The membership interests in GFLLC are owned by Jack Golsen through his revocable trust (43.516%), Sylvia Golsen through her revocable trust (43.516%), Barry Golsen (4.323%), Steven Golsen (4.323%), and Linda Rappaport (4.323%). Jack and Sylvia Golsen are the managers of GFLLC, and as a result share voting and dispositive power over the Company’s securities owned by GFLLC. SBL is wholly-owned by GFLLC (49% owner), Barry Golsen (17% owner), Steven Golsen (17% owner) and Linda Rappaport (17% owner). GPC is a wholly owned subsidiary of SBL. Jack Golsen and Barry Golsen are the managers of SBL and the directors and executive officers of GPC. Barry Golsen, Steven Golsen and Linda Rappaport are the children of Jack and Sylvia Golsen, husband and wife.

 

(2)

The amount shown with respect to Jack E. Golsen is comprised of the following shares of Common Stock:

 

  (a)

**DATA BLOCK**
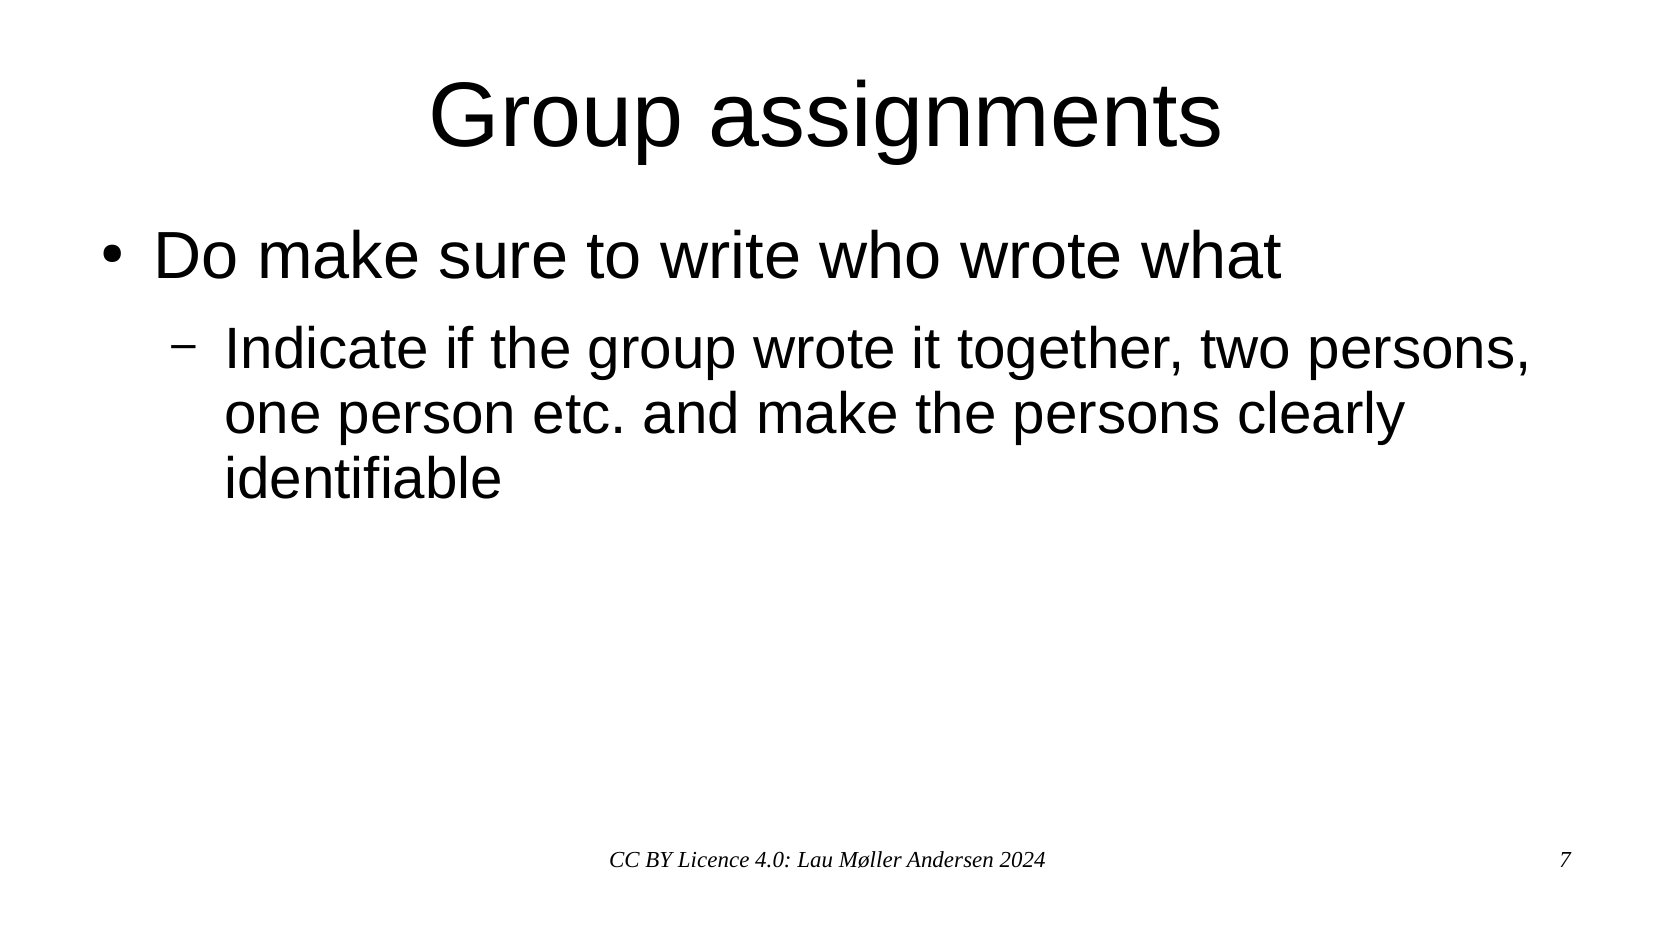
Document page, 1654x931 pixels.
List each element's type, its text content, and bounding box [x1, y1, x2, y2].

**TASK LIST**
a: Answer these from the passage on Golsen family holdings:
(i) What percentage of GFLLC is owned by Sylvia Golsen through her revocable trust?
(ii) Who are the managers of SBL?
(iii) GPC is a wholly owned subsidiary of which entity?
b: List every owner of SBL named in the passage on Golsen family holdings.
c: Write the next part of the passage on Golsen family holdings, picking up after its final line.
The listing was taken from a different source than the passage on Golsen family holdings.

**OUTPUTS FOR THE TASKS**
a:
(i) 43.516%
(ii) Jack Golsen and Barry Golsen
(iii) SBL

b:
GFLLC
Barry Golsen
Steven Golsen
Linda Rappaport

c:
104,000 shares owned directly and by a revocable trust over which the reporting person has the sole investment and dispositive power;

 

  (b)

148,725 shares owned directly by GFLLC as described in footnote (7)(a) and (b), over which the reporting person shares investment and dispositive power with Sylvia Golsen;

 

  (c)

2,742,187 shares owned by SBL and GPC as described in footnotes (8) and (9), respectively, over which the reporting person shares investment and dispositive power with Barry Golsen;

 

  (d)

350,984 shares owned of record by separate trusts for the benefit of the grandchildren and great grandchildren of Jack Golsen, over which Jack Golsen serves as the sole trustee with voting and dispositive power over the Company’s securities held in the trusts;

 

  (e)

218,320 shares owned of record by the Barry H. Golsen 2007 Irrevocable Trust, the Steve J. Golsen 2007 Irrevocable Trust, and the Linda F. Rappaport 2007 Irrevocable Trust, over which Jack Golsen serves as the sole trustee with voting and dispositive power over the Company’s securities held in the trusts;

 

  (f)

44,578 shares owned by Linda Rappaport directly or as trustee of her revocable trust, the dispositive power and voting power of which is shared with Jack Golsen; and

 

  (g)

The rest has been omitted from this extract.